Extract provided:

So here’s a statement that will make me sound like I’m 110 years old: life is very different for teenagers today than it was when I was growing up.

The latest evidence to support that? Only one third of American teenagers had a job last summer; down 40% from 2000.

I don’t have the statistics on the percentage of teenagers who had summer jobs back in the dark ages when I grew up, but unless your parents were super rich and could afford to take you with them on a month-long trip to Europe, you spent the early days of summer scouring the want ads, asking your parents’ friends for jobs, or making the rounds of the local mall filling out handwritten applications.

Of course we worked during the summer…what else was there to do? Nobody knew what an internship was unless you were talking about the path to becoming a doctor. No one traveled to exotic locations to build houses for needy people.  And the year-round sports that consume so many high schoolers’ summers didn’t exist.

Assigned task 1:
In the piece above on teenage summer jobs, turn the paragraph that begins "Of course we worked during the summer" into a short bulleted list that keeps its main points.
Assigned task 2:
Answer these from the piece above on teenage summer jobs:
(a) What share of American teenagers had a job last summer?
(b) What kind of applications did teens fill out at the local mall?
(c) Outside of what career path did nobody know what an internship was?

Source data:
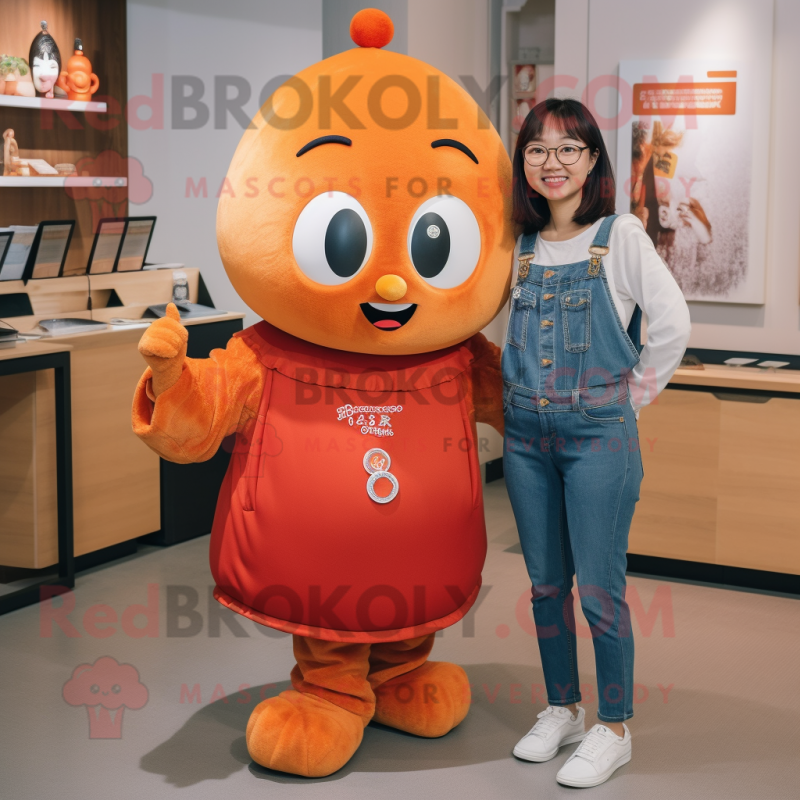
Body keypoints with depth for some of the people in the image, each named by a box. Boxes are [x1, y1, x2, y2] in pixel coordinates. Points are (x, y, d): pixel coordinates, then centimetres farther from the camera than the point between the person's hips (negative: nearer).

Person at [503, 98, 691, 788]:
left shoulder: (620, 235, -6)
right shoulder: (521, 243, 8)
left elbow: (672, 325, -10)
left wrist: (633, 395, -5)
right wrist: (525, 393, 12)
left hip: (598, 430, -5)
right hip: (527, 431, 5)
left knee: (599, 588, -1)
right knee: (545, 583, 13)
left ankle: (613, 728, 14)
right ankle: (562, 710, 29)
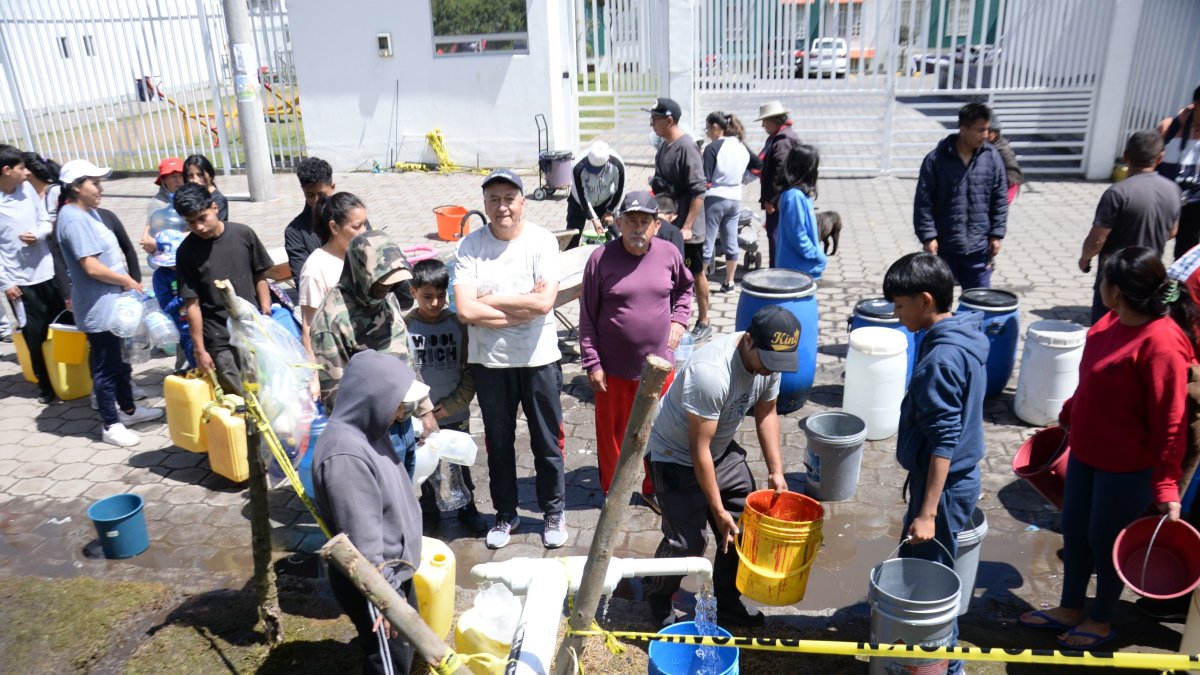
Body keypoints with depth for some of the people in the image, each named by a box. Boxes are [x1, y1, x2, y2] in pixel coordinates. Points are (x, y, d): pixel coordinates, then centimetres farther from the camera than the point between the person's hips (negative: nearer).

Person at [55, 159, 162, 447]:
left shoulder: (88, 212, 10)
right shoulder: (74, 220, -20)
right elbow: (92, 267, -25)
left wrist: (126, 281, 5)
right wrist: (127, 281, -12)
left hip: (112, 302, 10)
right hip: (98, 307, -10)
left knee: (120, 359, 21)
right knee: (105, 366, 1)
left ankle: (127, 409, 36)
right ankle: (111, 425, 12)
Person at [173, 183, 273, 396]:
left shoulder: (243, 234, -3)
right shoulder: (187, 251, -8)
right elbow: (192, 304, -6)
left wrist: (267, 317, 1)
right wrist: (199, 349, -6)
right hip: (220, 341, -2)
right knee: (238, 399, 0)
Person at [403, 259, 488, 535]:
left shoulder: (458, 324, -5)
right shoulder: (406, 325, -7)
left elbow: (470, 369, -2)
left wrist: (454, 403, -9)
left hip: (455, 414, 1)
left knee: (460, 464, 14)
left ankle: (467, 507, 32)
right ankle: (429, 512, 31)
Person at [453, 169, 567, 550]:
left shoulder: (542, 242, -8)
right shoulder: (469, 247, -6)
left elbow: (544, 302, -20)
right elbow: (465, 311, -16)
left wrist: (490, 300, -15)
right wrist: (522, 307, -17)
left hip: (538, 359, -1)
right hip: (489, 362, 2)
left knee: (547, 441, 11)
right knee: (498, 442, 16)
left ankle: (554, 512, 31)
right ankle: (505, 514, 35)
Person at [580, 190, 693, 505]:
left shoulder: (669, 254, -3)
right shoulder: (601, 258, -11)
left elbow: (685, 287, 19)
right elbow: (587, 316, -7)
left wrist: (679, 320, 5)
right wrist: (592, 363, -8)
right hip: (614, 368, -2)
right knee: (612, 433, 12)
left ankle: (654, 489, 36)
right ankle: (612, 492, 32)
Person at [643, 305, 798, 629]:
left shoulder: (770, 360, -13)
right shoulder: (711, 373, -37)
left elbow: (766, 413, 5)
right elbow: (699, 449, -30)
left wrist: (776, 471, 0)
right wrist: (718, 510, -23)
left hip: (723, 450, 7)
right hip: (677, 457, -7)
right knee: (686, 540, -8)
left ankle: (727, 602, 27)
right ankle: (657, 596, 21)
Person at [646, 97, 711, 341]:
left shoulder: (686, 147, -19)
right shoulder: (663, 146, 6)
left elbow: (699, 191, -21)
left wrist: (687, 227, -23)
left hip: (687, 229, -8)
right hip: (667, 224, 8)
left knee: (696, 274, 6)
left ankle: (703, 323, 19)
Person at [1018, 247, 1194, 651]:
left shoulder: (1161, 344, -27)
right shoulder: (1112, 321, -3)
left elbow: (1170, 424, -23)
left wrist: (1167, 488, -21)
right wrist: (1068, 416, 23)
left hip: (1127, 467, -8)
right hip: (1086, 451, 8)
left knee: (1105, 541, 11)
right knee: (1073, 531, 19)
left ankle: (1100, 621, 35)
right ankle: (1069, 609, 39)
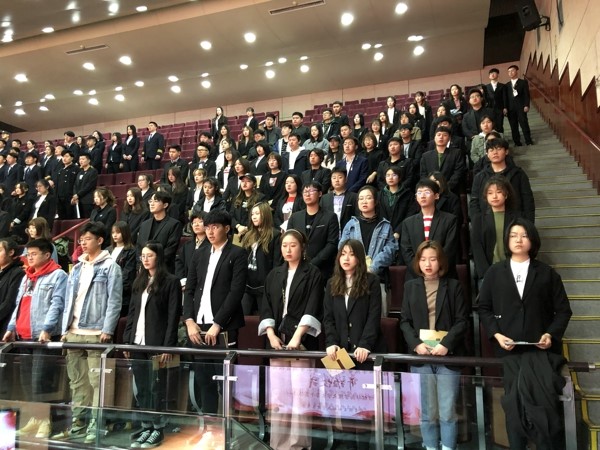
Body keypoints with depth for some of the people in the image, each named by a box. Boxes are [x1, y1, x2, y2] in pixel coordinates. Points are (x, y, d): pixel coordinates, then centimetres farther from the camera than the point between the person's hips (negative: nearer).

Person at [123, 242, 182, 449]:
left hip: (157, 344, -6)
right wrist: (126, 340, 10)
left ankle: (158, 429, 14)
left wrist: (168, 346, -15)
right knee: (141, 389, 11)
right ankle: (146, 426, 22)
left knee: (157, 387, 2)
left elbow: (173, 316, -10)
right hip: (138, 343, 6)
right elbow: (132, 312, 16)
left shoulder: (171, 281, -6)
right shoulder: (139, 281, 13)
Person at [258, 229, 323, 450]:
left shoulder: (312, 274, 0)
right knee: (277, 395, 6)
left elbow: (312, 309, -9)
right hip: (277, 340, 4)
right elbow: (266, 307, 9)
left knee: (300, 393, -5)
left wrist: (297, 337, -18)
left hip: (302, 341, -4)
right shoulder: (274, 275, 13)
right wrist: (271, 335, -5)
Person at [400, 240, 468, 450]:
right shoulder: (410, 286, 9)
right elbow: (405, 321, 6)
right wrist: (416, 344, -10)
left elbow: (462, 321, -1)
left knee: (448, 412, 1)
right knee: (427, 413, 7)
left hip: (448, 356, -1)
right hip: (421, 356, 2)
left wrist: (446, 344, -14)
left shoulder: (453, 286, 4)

==

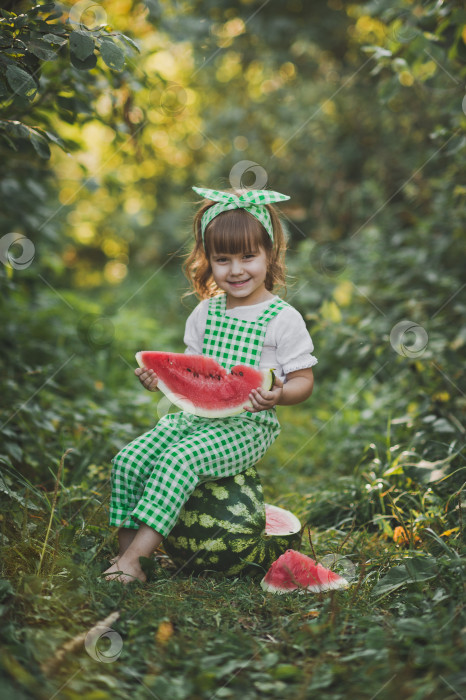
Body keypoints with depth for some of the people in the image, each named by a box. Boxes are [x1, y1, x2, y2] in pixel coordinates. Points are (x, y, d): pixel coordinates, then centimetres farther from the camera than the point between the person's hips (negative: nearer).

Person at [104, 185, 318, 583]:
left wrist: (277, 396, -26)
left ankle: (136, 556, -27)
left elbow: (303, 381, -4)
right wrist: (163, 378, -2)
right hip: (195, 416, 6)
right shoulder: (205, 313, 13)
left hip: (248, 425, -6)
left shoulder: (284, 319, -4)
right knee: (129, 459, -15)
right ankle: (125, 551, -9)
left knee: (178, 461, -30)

Your response 1:
- Working during the summer was expected, since there was little else to do.
- Internships were unknown outside the path to becoming a doctor.
- No one traveled to exotic locations to build houses for needy people.
- The year-round sports that now take up many high schoolers' summers didn't exist.

Your response 2:
(a) One third.
(b) Handwritten applications.
(c) The path to becoming a doctor.